The Cougars have been on ESPN three times this season and FOX once. If folks on the East Coast are actually staying up past midnight to watch Pac-12 games, they’ve probably been impressed with No. 8 WSU, which is unbeaten through six games.
Leach says more of them are watching than you might think.
“The East coast stays up late. Heck, I’ve been to the East coast,” Leach said. “Bars don’t close on the East coast until 4 a.m. and that’s because they’re planning to stay up late. So they’ll probably stay up late.”
And the WSU coach is quick to denounce the supposed East Coast bias that many blame when Pac-12 teams, and players, don’t get their due credit.
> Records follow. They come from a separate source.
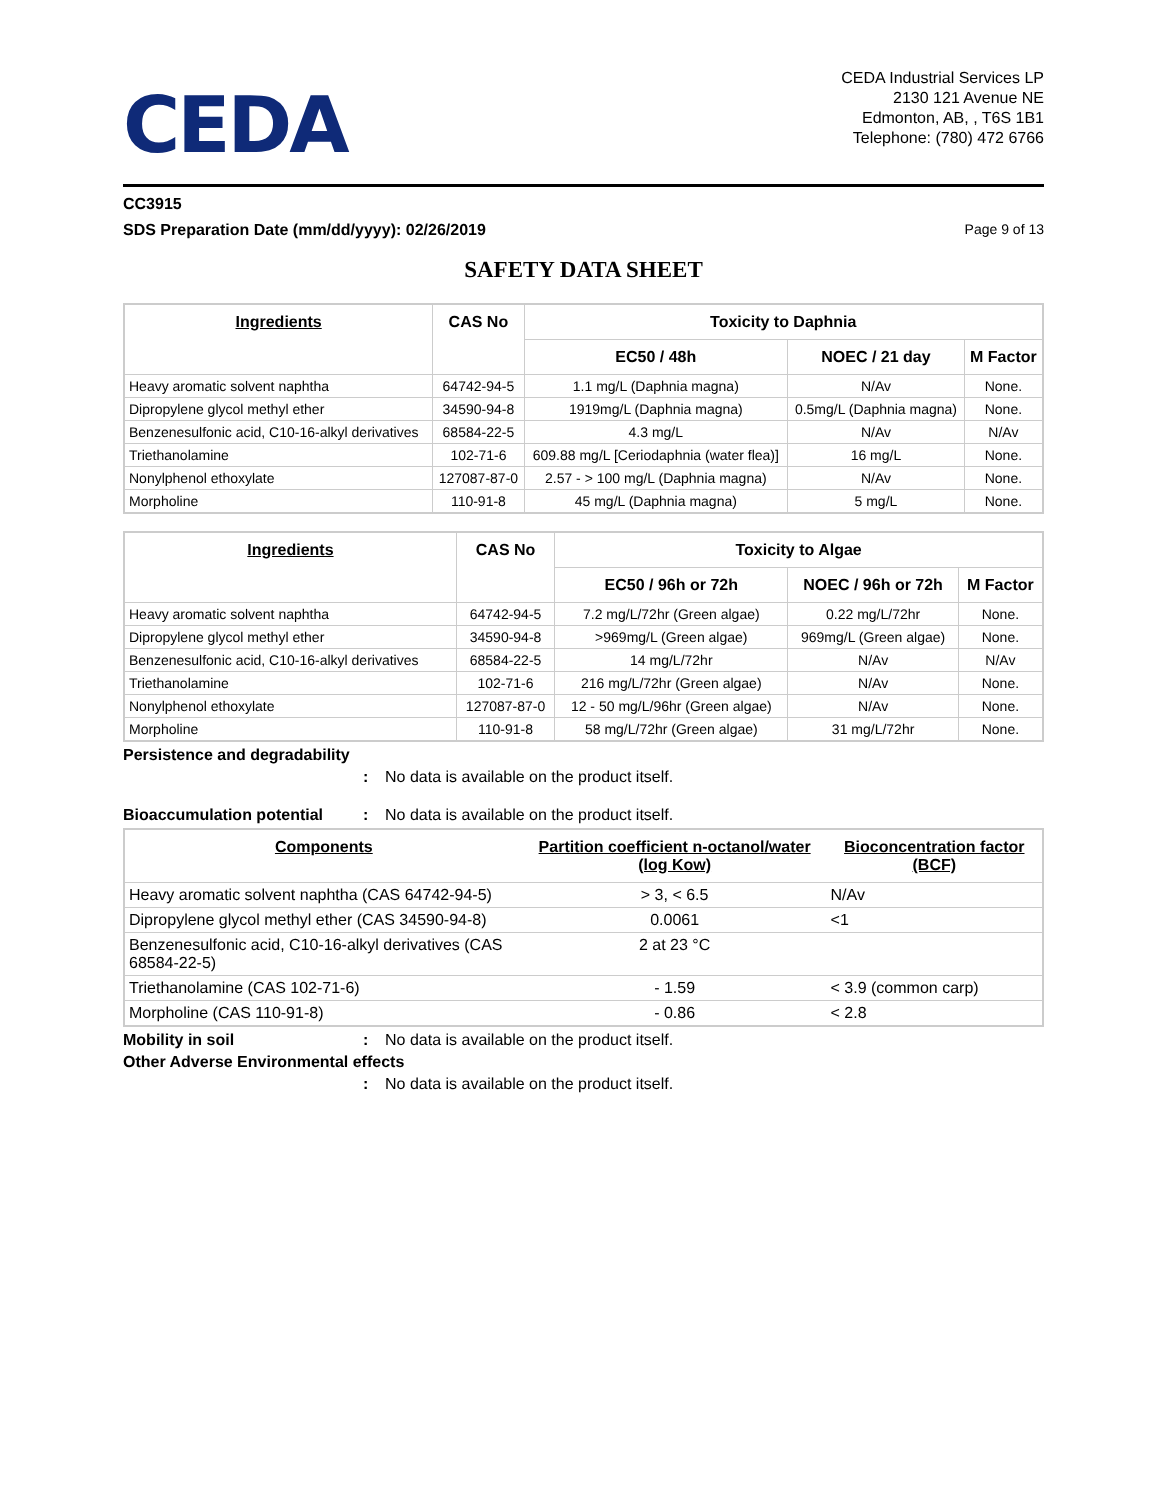CEDA
CEDA Industrial Services LP
2130 121 Avenue NE
Edmonton, AB, , T6S 1B1
Telephone: (780) 472 6766
CC3915
SDS Preparation Date (mm/dd/yyyy): 02/26/2019 Page 9 of 13
SAFETY DATA SHEET
| Ingredients | CAS No | Toxicity to Daphnia | | |
| --- | --- | --- | --- | --- |
| | | EC50 / 48h | NOEC / 21 day | M Factor |
| Heavy aromatic solvent naphtha | 64742-94-5 | 1.1 mg/L (Daphnia magna) | N/Av | None. |
| Dipropylene glycol methyl ether | 34590-94-8 | 1919mg/L (Daphnia magna) | 0.5mg/L (Daphnia magna) | None. |
| Benzenesulfonic acid, C10-16-alkyl derivatives | 68584-22-5 | 4.3 mg/L | N/Av | N/Av |
| Triethanolamine | 102-71-6 | 609.88 mg/L [Ceriodaphnia (water flea)] | 16 mg/L | None. |
| Nonylphenol ethoxylate | 127087-87-0 | 2.57 - > 100 mg/L (Daphnia magna) | N/Av | None. |
| Morpholine | 110-91-8 | 45 mg/L (Daphnia magna) | 5 mg/L | None. |
| Ingredients | CAS No | Toxicity to Algae | | |
| --- | --- | --- | --- | --- |
| | | EC50 / 96h or 72h | NOEC / 96h or 72h | M Factor |
| Heavy aromatic solvent naphtha | 64742-94-5 | 7.2 mg/L/72hr (Green algae) | 0.22 mg/L/72hr | None. |
| Dipropylene glycol methyl ether | 34590-94-8 | >969mg/L (Green algae) | 969mg/L (Green algae) | None. |
| Benzenesulfonic acid, C10-16-alkyl derivatives | 68584-22-5 | 14 mg/L/72hr | N/Av | N/Av |
| Triethanolamine | 102-71-6 | 216 mg/L/72hr (Green algae) | N/Av | None. |
| Nonylphenol ethoxylate | 127087-87-0 | 12 - 50 mg/L/96hr (Green algae) | N/Av | None. |
| Morpholine | 110-91-8 | 58 mg/L/72hr (Green algae) | 31 mg/L/72hr | None. |
Persistence and degradability
: No data is available on the product itself.
Bioaccumulation potential: No data is available on the product itself.
| Components | Partition coefficient n-octanol/water (log Kow) | Bioconcentration factor (BCF) |
| --- | --- | --- |
| Heavy aromatic solvent naphtha (CAS 64742-94-5) | > 3, < 6.5 | N/Av |
| Dipropylene glycol methyl ether (CAS 34590-94-8) | 0.0061 | <1 |
| Benzenesulfonic acid, C10-16-alkyl derivatives (CAS 68584-22-5) | 2 at 23 °C | |
| Triethanolamine (CAS 102-71-6) | - 1.59 | < 3.9 (common carp) |
| Morpholine (CAS 110-91-8) | - 0.86 | < 2.8 |
Mobility in soil: No data is available on the product itself.
Other Adverse Environmental effects
: No data is available on the product itself.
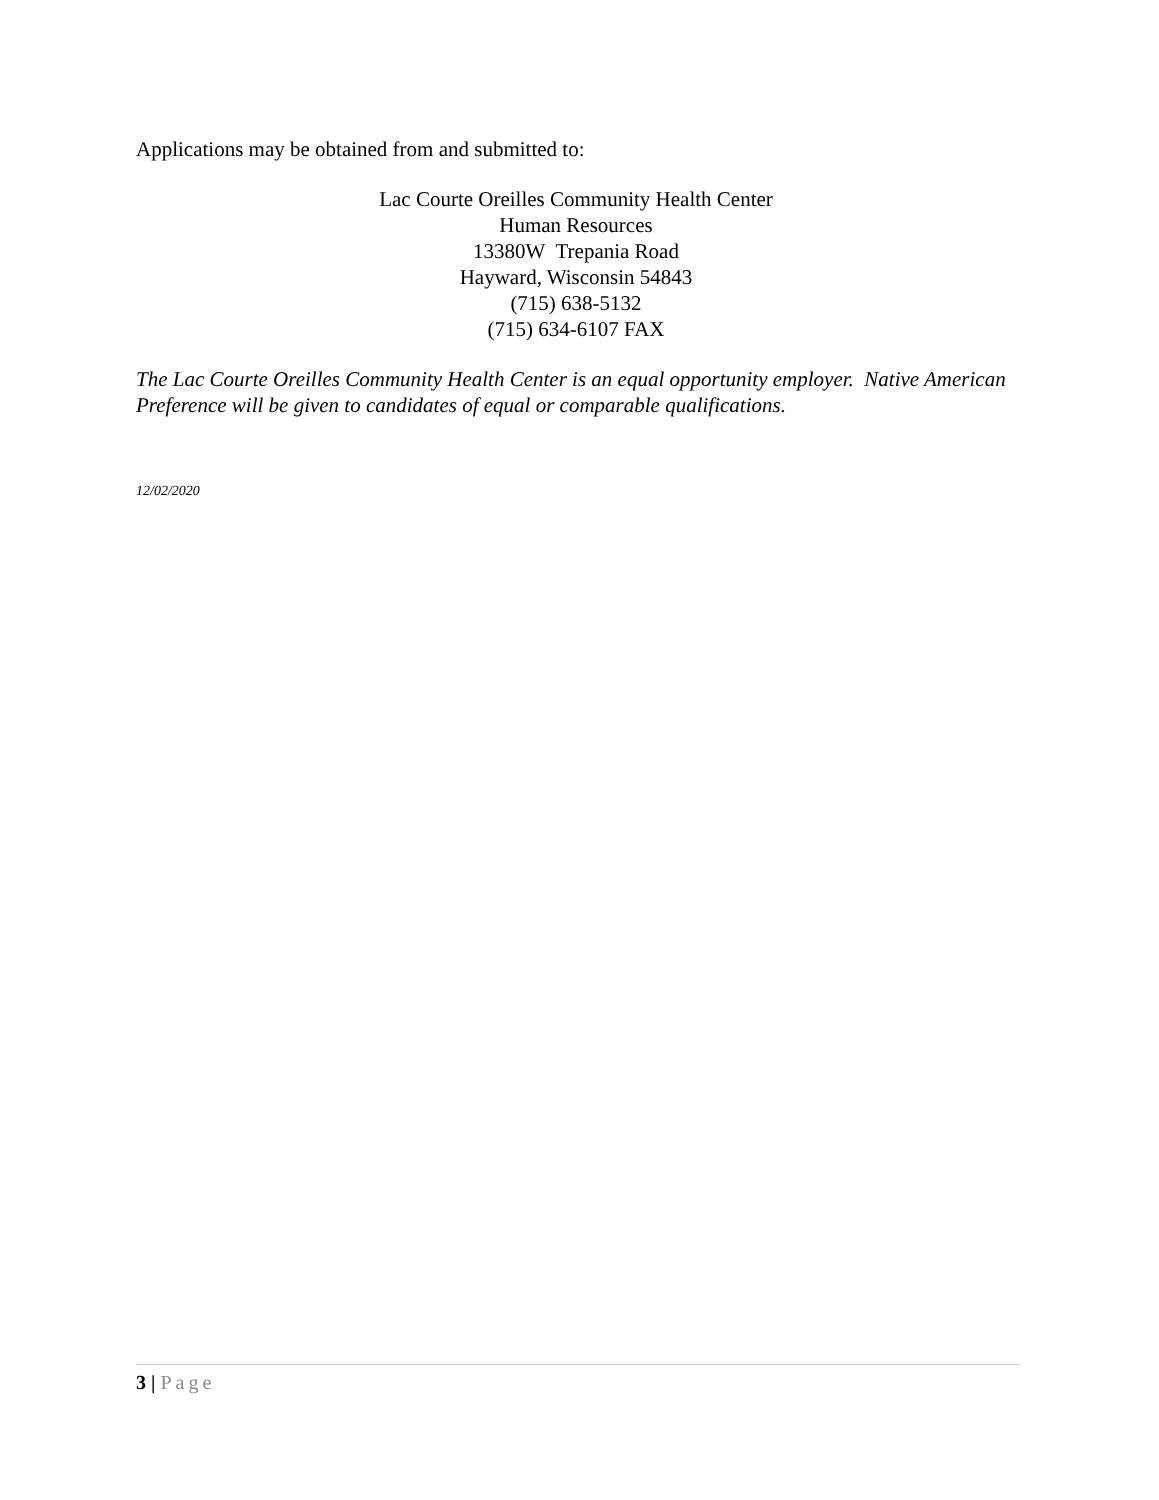Applications may be obtained from and submitted to:
Lac Courte Oreilles Community Health Center
Human Resources
13380W Trepania Road
Hayward, Wisconsin 54843
(715) 638-5132
(715) 634-6107 FAX
The Lac Courte Oreilles Community Health Center is an equal opportunity employer. Native American Preference will be given to candidates of equal or comparable qualifications.
12/02/2020
3 | Page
“They whine about that all the time – East Coast bias,” Leach said. “Is there? I don’t know, there might be. I don’t think there’s any more East Coast bias than there is Los Angeles bias – compared to up here, which there clearly is. I think it’s related to media base. You’ve got a lot of newspapers, you’ve got a lot of viewers, you’ve got a lot of reporters there on the East Coast.”
But does that prevent a Heisman Trophy candidate – say, Cougars quarterback Luke Falk – from getting the attention he warrants? Leach, of course, has given that some thought as well.
“If someone is gonna be a Heisman voter,” he said. “They have a little bit of responsibility to do their homework. Otherwise, they shouldn’t be allowed to vote.”